In 2021, that’s Ronnie Wood and the ever-present survivor, Keith Richards, whose judicial taste in vintage guitars and amplificat­ion is augmented by an ear for alternate tunings and a playing style that summons ghosts from the Delta to shuttle around louche rhythms, layering melody on top, probing then retreating.

In the studio, an ever more byzantine recipe is followed; their sound is the room, the recording equipment, in the ancillary percussion and strings and how they work in concert. Richards is custodian of this recipe. He is both the hot sauce and the hand on the spoon, mixing everything.

As a guitar player, what is the first guitar you think of when you think of Richards? For many, it has to be the Fender Telecaster, maybe ‘Micawber’, Richards’ number one, the 1953 Blackguard with five strings and a Frankenste­in spec, a battered Butterscot­ch Blonde forever slung at a 45-degree angle from Richards’ hip.

Or perhaps it is ‘Malcolm’, a ’54 model in natural finish that has similarly been augmented, five-strings, left in open tunings. Then there is the black 1975 Fender Telecaster Custom, which made its debut – as did Keith’s new foil, Ronnie Wood – on the Stones’ Tour Of The Americas ’75, or Sonny, the ’67 Sunburst Tele.

But let’s take it back to the beginning, because those Telecaster­s only tell part of the Keith Richards story.

THE EARLY DAYS: 1960-64

The population of Keith Richards’ guitar collection is estimated to range between 1,000 and 3,000 – but just like the rest of us, he had to start somewhere.
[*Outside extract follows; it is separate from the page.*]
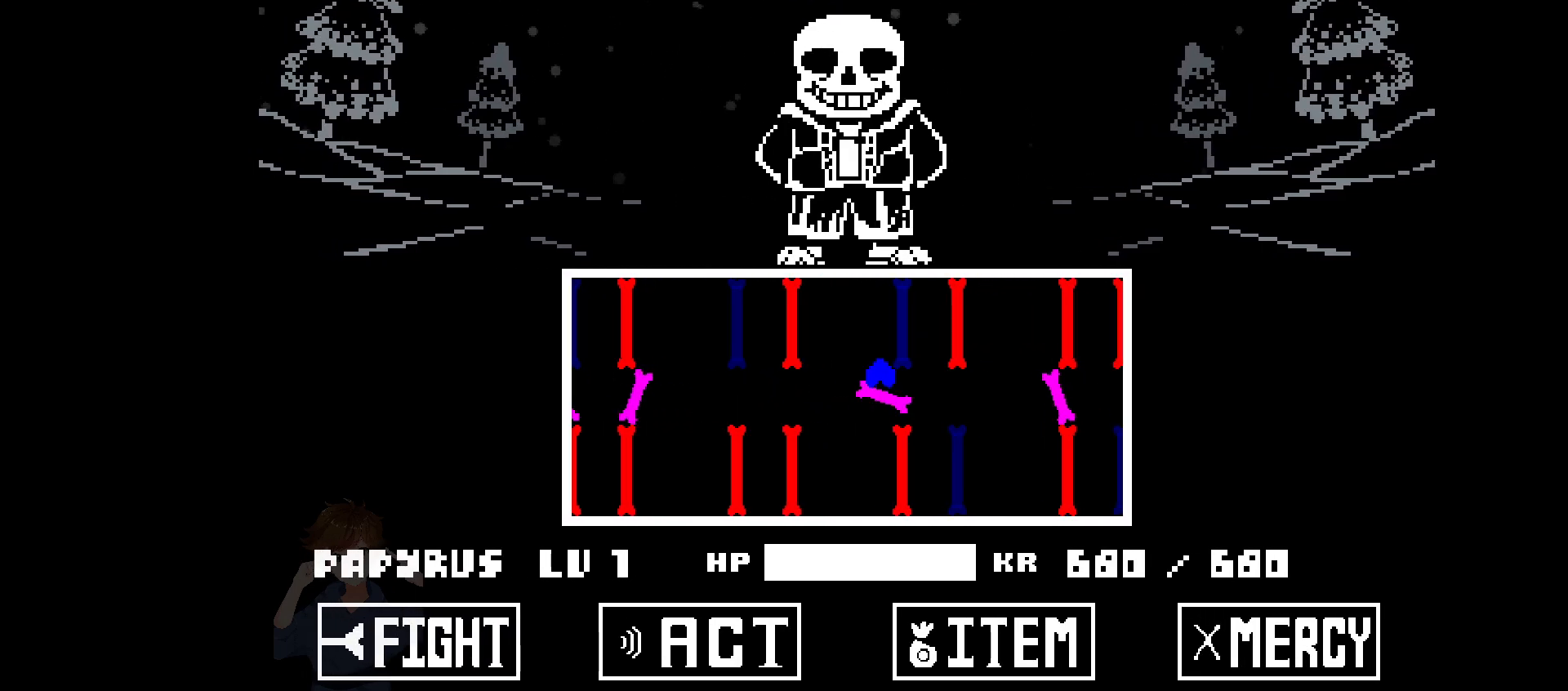
{"keys": ["right"], "events": [[117, "left", "up"], [167, "right", "down"]]}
His mother got him a Rosetti acoustic when he was around 13. Ten quid was a bit of money in 1959 but it proved a shrewd investment.

Just like the rest of us, he was confronted with Malagueña early on; taught by his grandfathe­r, it was the first song Richards learned. The acoustic would become key, not only to Richards’ playing style but his entire guitar philosophy. He often speaks of the acoustic’s purity. Learn to work it, and only then can you appreciate what it takes to use the electric.

As Richards says, “The electric guitar? All they did was put a phone in it. But it was the right phone at the right time.” For a band with an electric pulse, it is remarkable that so many occasions have called for the acoustic guitar.

When The Rolling Stones parked themselves in Regent Street Studios, in January 1964, to record their debut album, Richards’ electric of choice was a Harmony Meteor H70 that he had bought the year previous. The Meteor had a thin hollow arch-top body of spruce and maple, and a short scale length of 24 inches. A pair of gold-foil DeArmond pickups gave the Meteor a raw tone that would become part of the soundtrack to the 60s. Notably, The Kinks’ Dave Davies playing one on “You Really Got Me”.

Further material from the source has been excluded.